Yoko Tsuno: On the Edge of Life
Roger Leloup (Writer and Artist)
August 16, 2007
There is something special about Franco-Belgian comics from the 1970s. The comics of Spirou Magazine, Tintin, and Pilote solidified the dominance of Franco-Belgian comics into the modern era. Large format, long-form narrative storytelling, complex characters, and clean, clear artistic styles are the hallmark of the Euro-style comics, and Yoko Tsuno is no exception. This intelligent and attractive young woman must use all her wits to solve her next mystery. Written and illustrated by Roger Leloup, who previously drew backgrounds for Herge’s iconic Adventures of Tintin, Yoko Tsuno won several awards, creating an iconic Nancy Drew character for the modern age.

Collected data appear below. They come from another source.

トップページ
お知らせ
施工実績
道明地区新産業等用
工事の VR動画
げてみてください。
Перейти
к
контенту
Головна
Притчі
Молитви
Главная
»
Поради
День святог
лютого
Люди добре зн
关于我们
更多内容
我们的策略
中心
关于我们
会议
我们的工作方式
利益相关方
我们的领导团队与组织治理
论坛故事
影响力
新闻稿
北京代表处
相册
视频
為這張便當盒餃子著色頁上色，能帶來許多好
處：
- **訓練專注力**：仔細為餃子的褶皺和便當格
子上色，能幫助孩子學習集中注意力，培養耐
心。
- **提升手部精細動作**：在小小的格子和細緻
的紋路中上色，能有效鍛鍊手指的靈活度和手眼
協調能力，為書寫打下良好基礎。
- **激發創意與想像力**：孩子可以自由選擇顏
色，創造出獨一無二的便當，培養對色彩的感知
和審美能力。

In 1970s Europe, Yoko Tsuno, a Japanese electronic engineer, arrives in Rothenburg, Germany at the behest of her sick friend, Ingrid. She arrives to find her friend ill, but not the one who called for her. After meeting Ingrid’s cousin, Rudy, Yoko discovers he called on her to investigate the “vampires” stealing Ingrid’s blood. With help from her recurring friends, Vic and Pol, Yoko discovers that the mysterious night stalker isn’t a vampire at all, but a scientist attempting to test synthetic blood. But for the benefit of whom? The gang soon discovers that there is a young girl who survived a bombing in her town and needs synthetic blood to survive, using the most sophisticated tools in science and medicine to keep her alive in suspended animation decades later.

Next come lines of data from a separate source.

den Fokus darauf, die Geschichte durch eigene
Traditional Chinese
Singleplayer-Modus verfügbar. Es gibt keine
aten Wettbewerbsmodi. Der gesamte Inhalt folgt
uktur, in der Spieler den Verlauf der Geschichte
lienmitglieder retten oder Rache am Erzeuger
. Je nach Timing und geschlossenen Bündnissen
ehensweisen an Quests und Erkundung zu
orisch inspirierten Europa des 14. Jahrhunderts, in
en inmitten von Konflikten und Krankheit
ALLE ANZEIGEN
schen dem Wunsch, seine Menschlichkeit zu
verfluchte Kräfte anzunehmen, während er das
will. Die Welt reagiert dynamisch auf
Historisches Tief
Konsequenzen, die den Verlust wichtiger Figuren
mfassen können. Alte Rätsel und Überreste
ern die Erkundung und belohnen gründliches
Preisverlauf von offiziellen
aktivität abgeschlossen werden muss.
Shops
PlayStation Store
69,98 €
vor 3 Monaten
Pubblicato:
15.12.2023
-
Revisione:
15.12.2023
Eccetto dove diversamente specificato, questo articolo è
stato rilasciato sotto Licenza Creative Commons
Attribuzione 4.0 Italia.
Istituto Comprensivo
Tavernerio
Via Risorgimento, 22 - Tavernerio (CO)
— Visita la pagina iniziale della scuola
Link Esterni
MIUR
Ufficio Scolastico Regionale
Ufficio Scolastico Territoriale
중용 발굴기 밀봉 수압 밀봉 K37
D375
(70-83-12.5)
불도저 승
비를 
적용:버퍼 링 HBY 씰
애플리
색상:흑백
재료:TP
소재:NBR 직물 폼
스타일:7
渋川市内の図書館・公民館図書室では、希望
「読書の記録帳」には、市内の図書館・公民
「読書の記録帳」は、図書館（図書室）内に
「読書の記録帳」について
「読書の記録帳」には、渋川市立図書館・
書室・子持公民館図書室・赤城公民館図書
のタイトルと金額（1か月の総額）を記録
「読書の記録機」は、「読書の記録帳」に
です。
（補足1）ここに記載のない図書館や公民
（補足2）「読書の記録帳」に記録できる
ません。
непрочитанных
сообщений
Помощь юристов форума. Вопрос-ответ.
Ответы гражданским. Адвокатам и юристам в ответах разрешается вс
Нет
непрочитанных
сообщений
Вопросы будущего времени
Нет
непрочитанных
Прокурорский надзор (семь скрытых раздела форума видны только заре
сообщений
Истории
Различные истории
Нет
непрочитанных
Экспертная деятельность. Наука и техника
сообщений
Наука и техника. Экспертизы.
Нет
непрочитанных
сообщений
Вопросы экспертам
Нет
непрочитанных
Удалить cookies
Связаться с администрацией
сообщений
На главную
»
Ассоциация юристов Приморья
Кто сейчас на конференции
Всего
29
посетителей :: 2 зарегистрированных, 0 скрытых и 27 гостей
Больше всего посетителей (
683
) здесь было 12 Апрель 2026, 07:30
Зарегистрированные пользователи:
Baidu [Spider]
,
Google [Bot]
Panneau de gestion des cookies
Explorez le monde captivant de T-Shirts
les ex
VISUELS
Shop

Yoko Tsuno and her cadre of friends are the epitome of the Scooby gang template. Yoko is the smartest member of her group. She’s an electronic engineer by day, and can use both her highly specialized education to identify an underground scientific compound and a tomb-penetrating camera to look at long-decomposed bodies. When there is a creak outside a crypt door, Yoko grabs a flower pot and investigates; when a recorder is discovered, putting the life of a young girl in danger, she breaks it with a rock and is injured along the way, illustrating her deep loyalty to her friends. And no matter what happens, Yoko always gets back up, always takes on new problems, always learns something new. While aspects of the story are on the verge of being classified as science fiction, many of the technologies used in the comic are analogous to modern medical technologies. She is the role model I wish I had in my young years: a strong, confident woman who makes her decisions for herself and has conviction to spare.

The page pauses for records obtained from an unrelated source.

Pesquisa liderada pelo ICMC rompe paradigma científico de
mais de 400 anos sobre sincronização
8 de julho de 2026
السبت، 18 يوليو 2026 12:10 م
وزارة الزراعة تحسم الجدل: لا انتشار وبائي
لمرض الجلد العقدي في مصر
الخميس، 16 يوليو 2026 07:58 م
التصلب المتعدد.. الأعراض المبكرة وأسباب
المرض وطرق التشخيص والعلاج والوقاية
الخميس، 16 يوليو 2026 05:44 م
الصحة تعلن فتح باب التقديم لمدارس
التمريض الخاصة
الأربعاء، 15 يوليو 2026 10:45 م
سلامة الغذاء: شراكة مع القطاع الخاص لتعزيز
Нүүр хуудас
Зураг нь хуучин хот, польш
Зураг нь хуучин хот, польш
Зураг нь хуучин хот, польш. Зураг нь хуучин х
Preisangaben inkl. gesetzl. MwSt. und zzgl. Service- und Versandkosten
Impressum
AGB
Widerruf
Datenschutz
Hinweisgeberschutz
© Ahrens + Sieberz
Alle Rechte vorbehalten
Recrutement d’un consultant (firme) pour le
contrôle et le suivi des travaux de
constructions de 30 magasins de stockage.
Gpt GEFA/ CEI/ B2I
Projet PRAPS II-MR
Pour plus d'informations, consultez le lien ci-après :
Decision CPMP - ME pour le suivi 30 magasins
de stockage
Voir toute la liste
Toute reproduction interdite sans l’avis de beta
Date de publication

Readers may take issue with the problematic themes in the stories from the Franco-Belgian mid-century era of comics, particularly in respect to the representation of minority characters. This can be seen in Herge’s representation of Africans in Tintin, using holdover imagery from the French colonial era. Yoko Tsuno gives the feeling of being very progressive about the characters in this story. Yoko is often noted as being Japanese; however, stereotypes of Japanese women have very little impact on her story arc: most of her actions focus on her deductive reasoning and technological knowledge. This was an era of powerful women in European comics. Barbarella had debuted a decade earlier, and that foundation built on the sexual revolution of the 1960s to give a starting point for intelligent, well-spoken female characters of the 1970s. If you want a fun adventure story, Yoko Tsuno is a quick mystery read sprinkled with science fiction elements.